Besides being newer entrants to mobile, the brands are often most recognizable to those in the footprints of the cable companies. That means a fairly siloed addressable market, in some respects. But as the companies have broadened marketing for their mobile services, uptake has improved, executives say.

Altice’s mobile lines grew 42.6% year over year during the fourth quarter, which Parker attributed to both product construct and marketing.

Rich DiGeronimo, Charter’s president of product and technology, said more people are catching on to Spectrum’s mobile business.

“I think our brand recognition of Spectrum Mobile — it now exists,” said DiGeronimo. “I think we’re much more mainstream than we used to be.”

A big part of the marketing magic is affordable pricing.

Cable operators are able to extend much cheaper offers due to the agreements that allow them to use existing wireless networks.
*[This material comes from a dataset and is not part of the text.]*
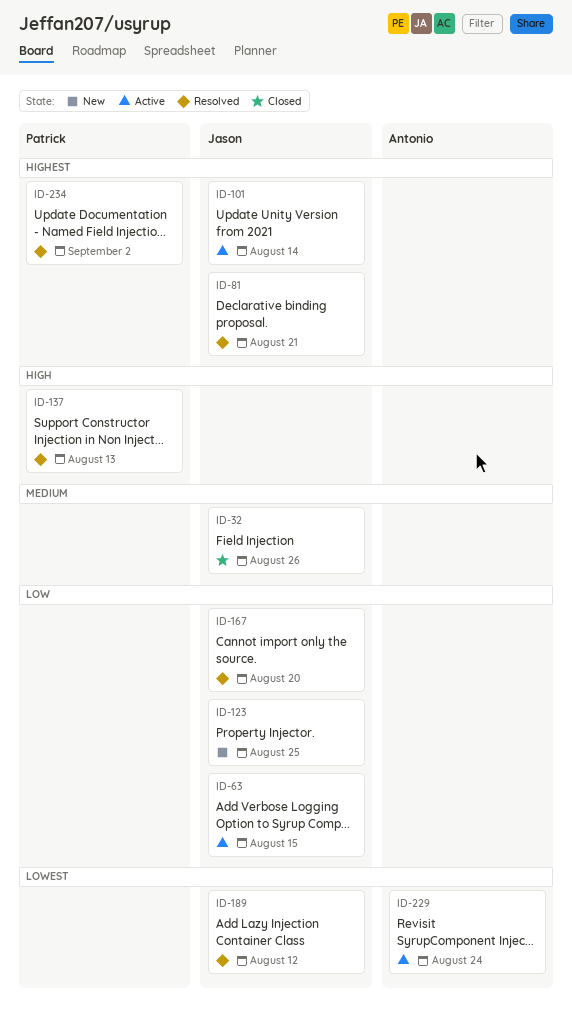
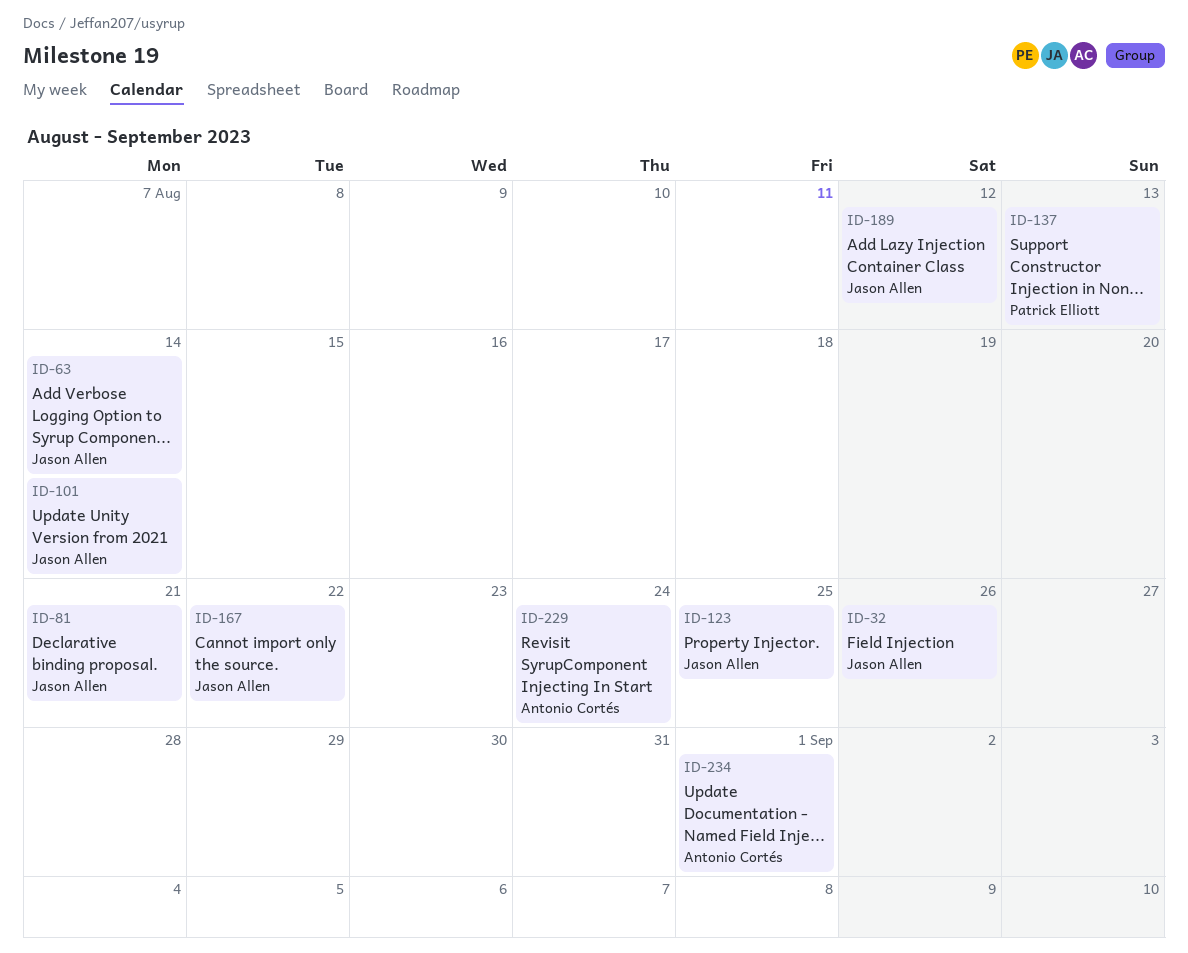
ID-63, due: Aug 15 -> Aug 14
ID-167, due: Aug 20 -> Aug 22
ID-234, owner: Patrick Elliott -> Antonio Cortés
ID-234, due: Sep 2 -> Sep 1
Charter and Comcast use Verizon’s network, while Altice has an agreement with T-Mobile. Since the cable operators don’t own and maintain the networks, these agreements allow them to offer mobile plans at much lower rates than the network providers do.

Executives point out that much of the overwhelming amount of customer traffic is over Wi-Fi rather than the wireless network.

“To be frank, I think wireless for us, given the advantages we have with acquisition costs and offloading wireless onto Wi-Fi, is a firmly profitable business for us,” Comcast’s Armstrong told CNBC in an interview.

For wireless companies, even when they lose customers to cable companies, there’s a silver lining. The customers are still on Verizon’s network, so they get a cut from the cable operators. Industry executives say the deal is mutually attractive.

Telecommunications leaders have acknowledged that their cable partners are increasingly encroaching on their territory, but none express concern. For one, it’s not easy to get someone to drop their wireless plan.

“If cable wants to get aggressive and if they want to give away a free line, that’s certainly their prerogative,” said Verizon Chief Financial Officer Tony Skiadas at a March investor conference. “But whether they charge for it or not, they still have to pay us, Verizon, for the free line. So, look, we’re going to compete on the strength of our offerings.”

AT&T CEO John Stankey said at a recent investor conference that cable operators are on the defensive when competing against the company’s broadband product. AT&T has a better product, improving cost structure and higher-rated service, he said.

“To their credit, they’ve had a couple of good decades,” Stankey said, referring to the cable companies. “I would like this to be our decade.”

Disclosure: Comcast owns NBCUniversal, the parent company of CNBC.